Parse, Don’t Validate: Love ’em Types

“Our belief is often strongest when it should be weakest. That is the nature of hope.” – Brandon Sanderson; Mistborn

banner

“Parse, Don’t Validate”

Recently while reading a very good book on rust, Zero to Production in Rust by Luca Palmieri (highly recommended if you want to learn best programming principles for production level projects), I came across a very interesting software design principle: “Parse, don’t Validate”. Originally tipped off by Alexis King in one of her blogs.

What exactly is “Parse, Don’t Validate”?

To understand this design principle, let’s first go over how “validation” of certain data works. Let’s say we are building a RESTful API which takes a user’s email as input and saves the data in our database. We would obviously need to set some checks (or “validation” steps) while taking the input; we wouldn’t want invalid or trash data piling up in our database.

Before validating if an email is valid or not, we need to understand what defines a valid email. RFC5322 and RFC6854 define the expected structure for an email. We could read the material and try to come up with a function to run the checks, but it is simply not worth it. Luckily for us Rustaceans, the validator crate provides validation functions for emails, URLs, etc. We can use that in our API!

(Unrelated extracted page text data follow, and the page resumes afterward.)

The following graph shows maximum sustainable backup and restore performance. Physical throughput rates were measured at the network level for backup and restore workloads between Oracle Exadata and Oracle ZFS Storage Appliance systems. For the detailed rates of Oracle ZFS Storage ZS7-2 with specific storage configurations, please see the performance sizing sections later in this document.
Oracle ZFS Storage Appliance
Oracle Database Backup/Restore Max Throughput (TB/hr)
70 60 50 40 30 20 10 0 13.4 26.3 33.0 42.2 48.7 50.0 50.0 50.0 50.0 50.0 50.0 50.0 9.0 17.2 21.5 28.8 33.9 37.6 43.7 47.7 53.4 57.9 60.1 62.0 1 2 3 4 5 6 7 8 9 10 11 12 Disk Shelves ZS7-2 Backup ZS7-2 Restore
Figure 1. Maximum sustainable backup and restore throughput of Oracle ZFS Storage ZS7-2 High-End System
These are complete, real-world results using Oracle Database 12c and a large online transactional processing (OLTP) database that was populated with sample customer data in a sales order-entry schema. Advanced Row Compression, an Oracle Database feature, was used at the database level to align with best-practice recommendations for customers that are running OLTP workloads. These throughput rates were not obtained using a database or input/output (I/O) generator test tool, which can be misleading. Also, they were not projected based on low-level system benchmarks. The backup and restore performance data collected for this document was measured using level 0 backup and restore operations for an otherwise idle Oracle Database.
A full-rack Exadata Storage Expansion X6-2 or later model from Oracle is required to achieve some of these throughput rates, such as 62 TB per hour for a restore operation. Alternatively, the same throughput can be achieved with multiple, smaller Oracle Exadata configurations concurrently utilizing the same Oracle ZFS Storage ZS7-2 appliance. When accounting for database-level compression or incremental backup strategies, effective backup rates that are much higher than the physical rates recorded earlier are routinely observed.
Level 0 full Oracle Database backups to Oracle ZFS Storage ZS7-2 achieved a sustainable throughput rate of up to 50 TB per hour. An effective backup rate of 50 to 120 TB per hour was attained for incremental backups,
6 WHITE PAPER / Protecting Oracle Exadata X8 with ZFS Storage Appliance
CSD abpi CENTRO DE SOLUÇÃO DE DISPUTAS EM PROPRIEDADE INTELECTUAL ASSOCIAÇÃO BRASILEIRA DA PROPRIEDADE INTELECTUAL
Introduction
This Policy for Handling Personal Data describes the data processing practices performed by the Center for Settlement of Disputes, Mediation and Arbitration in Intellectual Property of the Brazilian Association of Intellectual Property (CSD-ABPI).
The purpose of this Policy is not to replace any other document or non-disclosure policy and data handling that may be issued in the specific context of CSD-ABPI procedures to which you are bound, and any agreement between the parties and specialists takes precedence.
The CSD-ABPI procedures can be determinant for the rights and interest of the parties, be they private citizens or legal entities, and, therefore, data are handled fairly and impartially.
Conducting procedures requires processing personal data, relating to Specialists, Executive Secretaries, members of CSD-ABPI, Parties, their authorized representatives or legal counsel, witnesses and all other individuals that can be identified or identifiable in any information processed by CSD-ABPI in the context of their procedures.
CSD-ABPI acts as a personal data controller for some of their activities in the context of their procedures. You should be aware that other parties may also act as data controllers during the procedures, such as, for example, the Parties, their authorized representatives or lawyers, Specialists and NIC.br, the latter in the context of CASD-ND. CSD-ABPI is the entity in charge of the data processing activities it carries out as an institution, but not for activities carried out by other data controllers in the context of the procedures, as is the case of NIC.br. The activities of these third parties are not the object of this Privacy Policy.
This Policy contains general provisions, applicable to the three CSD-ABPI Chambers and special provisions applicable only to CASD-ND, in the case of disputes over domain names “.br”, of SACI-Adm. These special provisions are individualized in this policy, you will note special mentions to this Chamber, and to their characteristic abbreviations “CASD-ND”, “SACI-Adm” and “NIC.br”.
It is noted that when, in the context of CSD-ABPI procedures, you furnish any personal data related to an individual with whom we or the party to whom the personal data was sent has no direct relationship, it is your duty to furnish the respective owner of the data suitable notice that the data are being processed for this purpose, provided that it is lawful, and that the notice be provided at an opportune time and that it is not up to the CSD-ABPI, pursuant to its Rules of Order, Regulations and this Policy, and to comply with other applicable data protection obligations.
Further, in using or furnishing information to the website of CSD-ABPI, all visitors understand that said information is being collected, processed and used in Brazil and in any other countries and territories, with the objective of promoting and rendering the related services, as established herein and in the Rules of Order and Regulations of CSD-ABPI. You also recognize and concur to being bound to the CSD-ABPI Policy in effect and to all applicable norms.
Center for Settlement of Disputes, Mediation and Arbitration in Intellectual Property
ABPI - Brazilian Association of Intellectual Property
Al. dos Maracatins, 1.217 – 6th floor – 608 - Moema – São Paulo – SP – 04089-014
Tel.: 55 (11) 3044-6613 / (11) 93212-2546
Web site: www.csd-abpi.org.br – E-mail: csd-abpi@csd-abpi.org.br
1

The logic would look something like this:

use validator::ValidateEmail;

/// `add_user` takes an email `String` as input,
/// validates the email, and calls `insert_email_to_db` if valid.
fn add_user(email: String) -> Result<(), String> {
    // email validation logic.
    if !ValidateEmail::validate_email(&email) {
        return Err("invalid email".to_string());
    }

    insert_email_to_db(email);
    println!("user added to db.");
    Ok(())
}

/// `insert_email_to_db` takes an email `String` as input
/// and inserts it into the db.
fn insert_email_to_db(email: String) {
    // database business logic.
}

The Problem

This function to add the email to the database looks fine; we take an email String as input, run the validation function, and add the email to the database. In case of an error, we return an error string.

But there is a major pitfall we might encounter with this approach! Can insert_email_to_db safely assume that the email being passed into it as an argument is valid? It cannot. Email is a primitive type (i.e., a String) it can be empty, or contain and invalid email - the example above relies on the validate_email check to make sure the email is in fact valid.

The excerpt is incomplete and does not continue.